Each entry below should appear again exactly as written, without pictures.
___
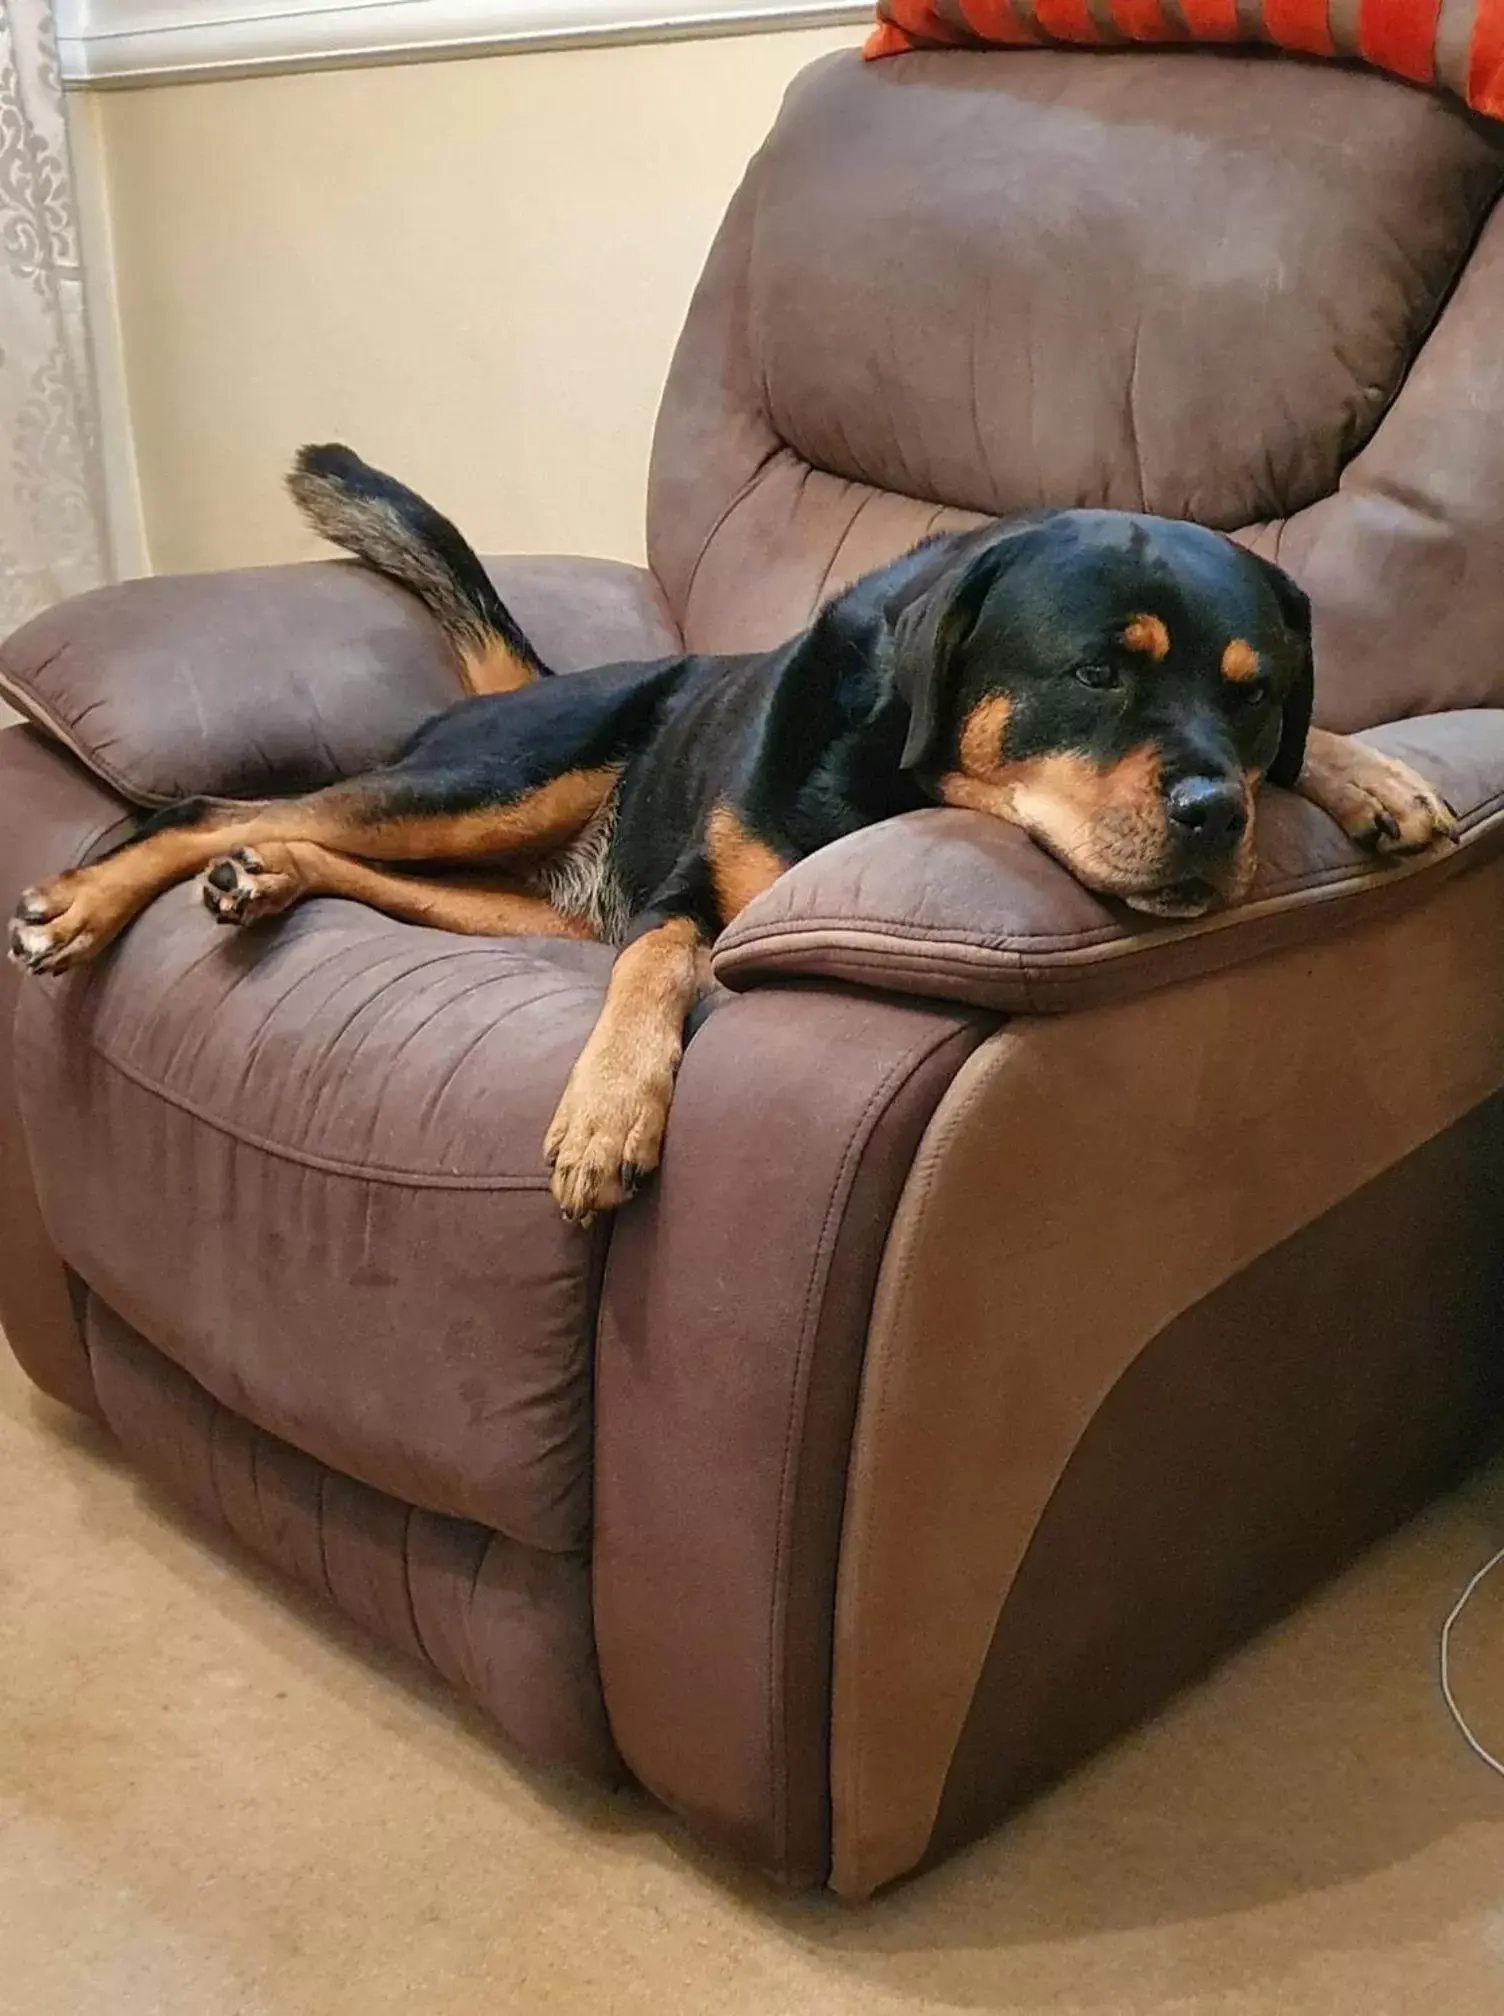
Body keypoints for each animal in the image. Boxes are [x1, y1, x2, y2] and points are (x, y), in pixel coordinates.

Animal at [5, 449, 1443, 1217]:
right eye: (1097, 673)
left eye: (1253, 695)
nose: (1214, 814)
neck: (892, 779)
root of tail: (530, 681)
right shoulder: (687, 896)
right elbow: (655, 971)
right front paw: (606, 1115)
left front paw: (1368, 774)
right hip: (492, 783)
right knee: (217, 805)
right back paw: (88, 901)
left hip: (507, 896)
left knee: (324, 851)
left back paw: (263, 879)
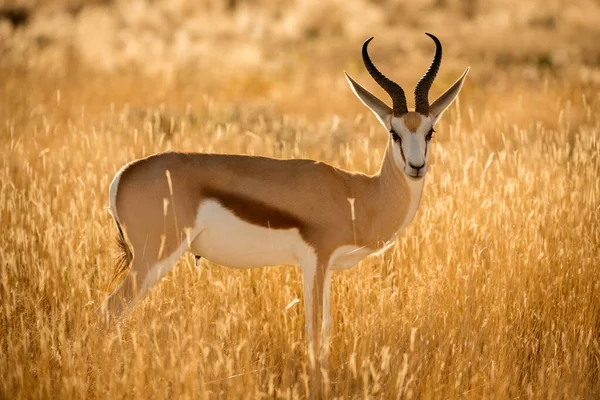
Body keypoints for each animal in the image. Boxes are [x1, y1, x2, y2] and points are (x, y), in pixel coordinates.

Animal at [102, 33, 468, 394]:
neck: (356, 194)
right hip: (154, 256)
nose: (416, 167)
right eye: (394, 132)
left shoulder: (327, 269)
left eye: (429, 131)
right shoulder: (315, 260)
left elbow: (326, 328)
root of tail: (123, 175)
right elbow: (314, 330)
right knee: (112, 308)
___
▶ [Answer to this problem]
Body keypoints for each animal in the image. Boxes are [x1, y1, x2, y2] and points are (x, y), in pixel coordinates.

Animal at [5, 449, 1443, 1217]:
right eye: (1097, 673)
left eye: (1253, 695)
nose: (1214, 814)
neck: (892, 779)
root of tail: (530, 681)
right shoulder: (687, 896)
right elbow: (655, 971)
right front paw: (606, 1115)
left front paw: (1368, 774)
right hip: (492, 783)
right knee: (217, 805)
right back paw: (88, 901)
left hip: (507, 896)
left knee: (324, 851)
left back paw: (263, 879)
Body keypoints for each animal in the image. Boxes are [x1, y1, x2, y2] and points are (x, y), in pixel coordinates.

Animal at [102, 33, 468, 394]:
neck: (356, 194)
right hip: (154, 256)
nose: (416, 167)
right eye: (394, 132)
left shoulder: (327, 269)
left eye: (429, 131)
right shoulder: (315, 260)
left elbow: (326, 328)
root of tail: (123, 175)
right elbow: (314, 330)
right knee: (112, 308)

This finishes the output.